Without the images, print every line of the material below exactly as given.

Collected material:

● ● ● ●

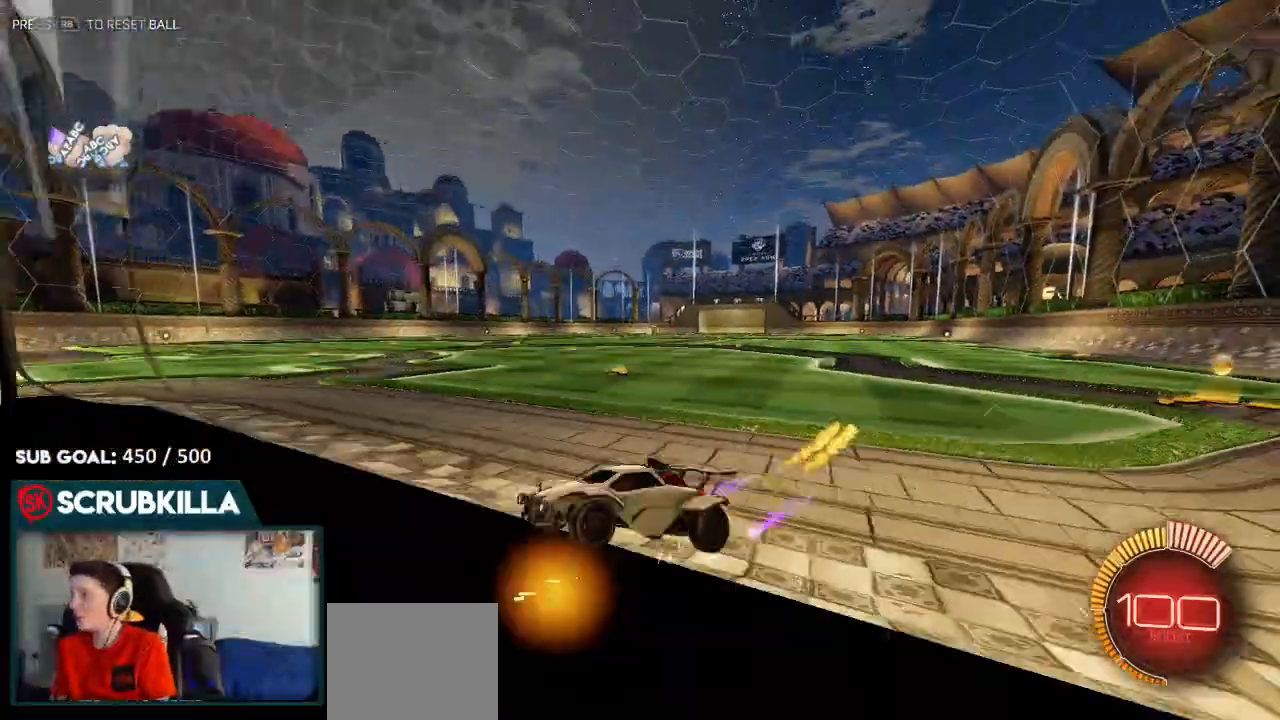
{"buttons": ["B"], "left_stick": "down-right", "right_stick": "center", "events": [[117, "left_stick", "center"], [350, "A", "down"], [350, "left_stick", "down"], [433, "R2", "up"], [433, "X", "down"], [433, "left_stick", "down-right"], [483, "A", "up"], [483, "X", "up"]]}
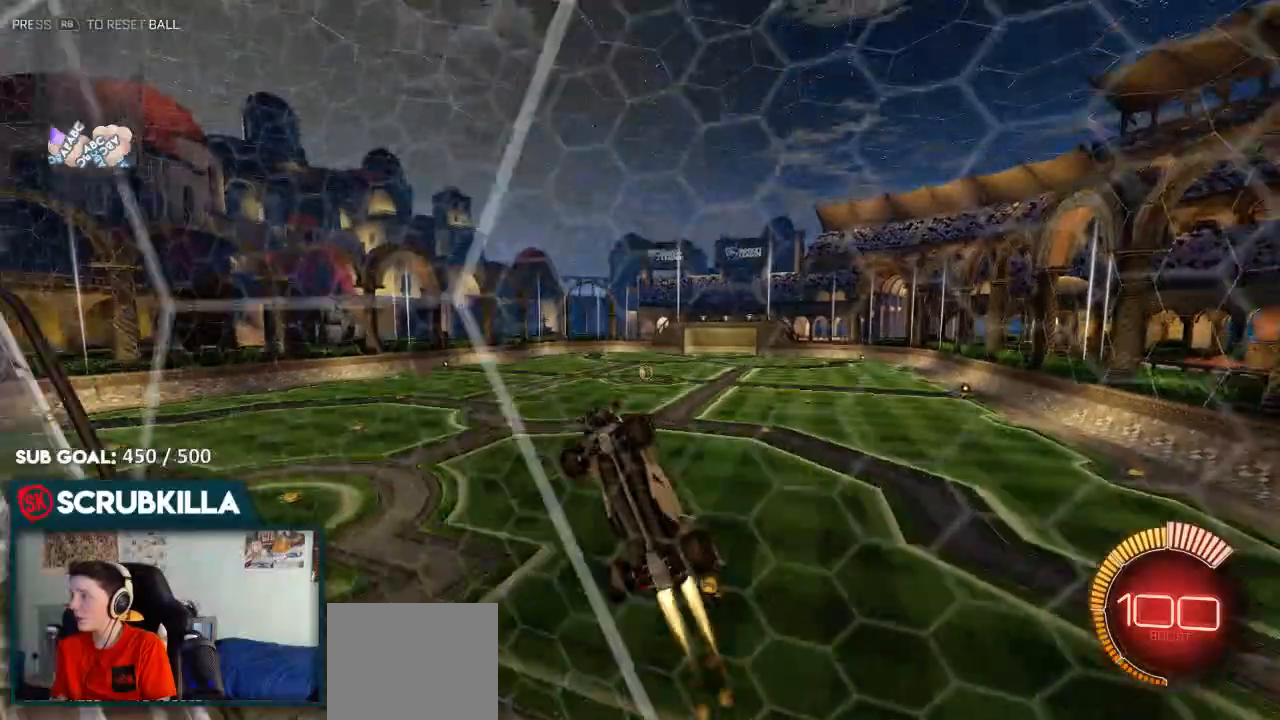
{"buttons": ["B"], "left_stick": "center", "right_stick": "center", "events": [[17, "R2", "down"], [50, "left_stick", "center"], [100, "R2", "up"], [150, "A", "down"], [267, "R2", "down"], [283, "A", "up"], [283, "left_stick", "left"], [433, "R2", "up"], [433, "left_stick", "center"]]}
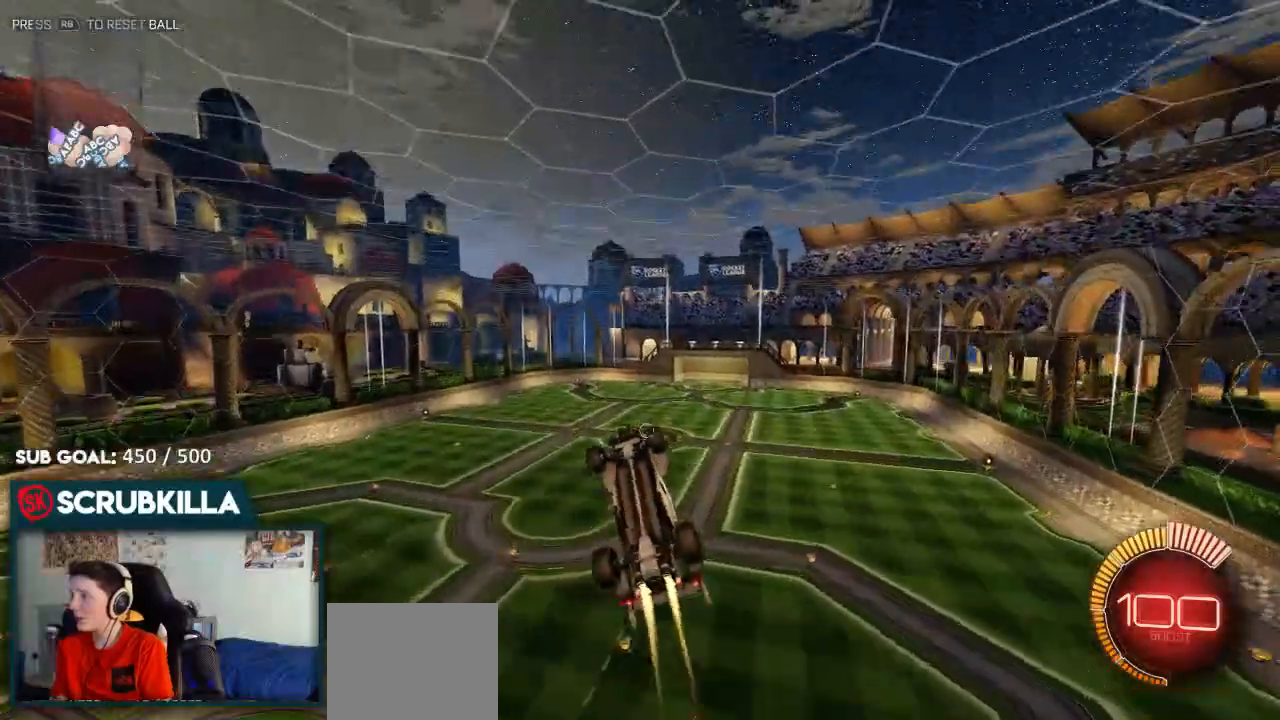
{"buttons": [], "left_stick": "center", "right_stick": "center", "events": [[67, "B", "up"]]}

● ● ● ●

Written answer:
{"buttons": ["B"], "left_stick": "down-right", "right_stick": "center", "events": [[117, "left_stick", "center"], [350, "A", "down"], [350, "left_stick", "down"], [433, "R2", "up"], [433, "X", "down"], [433, "left_stick", "down-right"], [483, "A", "up"], [483, "X", "up"]]}
{"buttons": ["B"], "left_stick": "center", "right_stick": "center", "events": [[17, "R2", "down"], [50, "left_stick", "center"], [100, "R2", "up"], [150, "A", "down"], [267, "R2", "down"], [283, "A", "up"], [283, "left_stick", "left"], [433, "R2", "up"], [433, "left_stick", "center"]]}
{"buttons": [], "left_stick": "center", "right_stick": "center", "events": [[67, "B", "up"]]}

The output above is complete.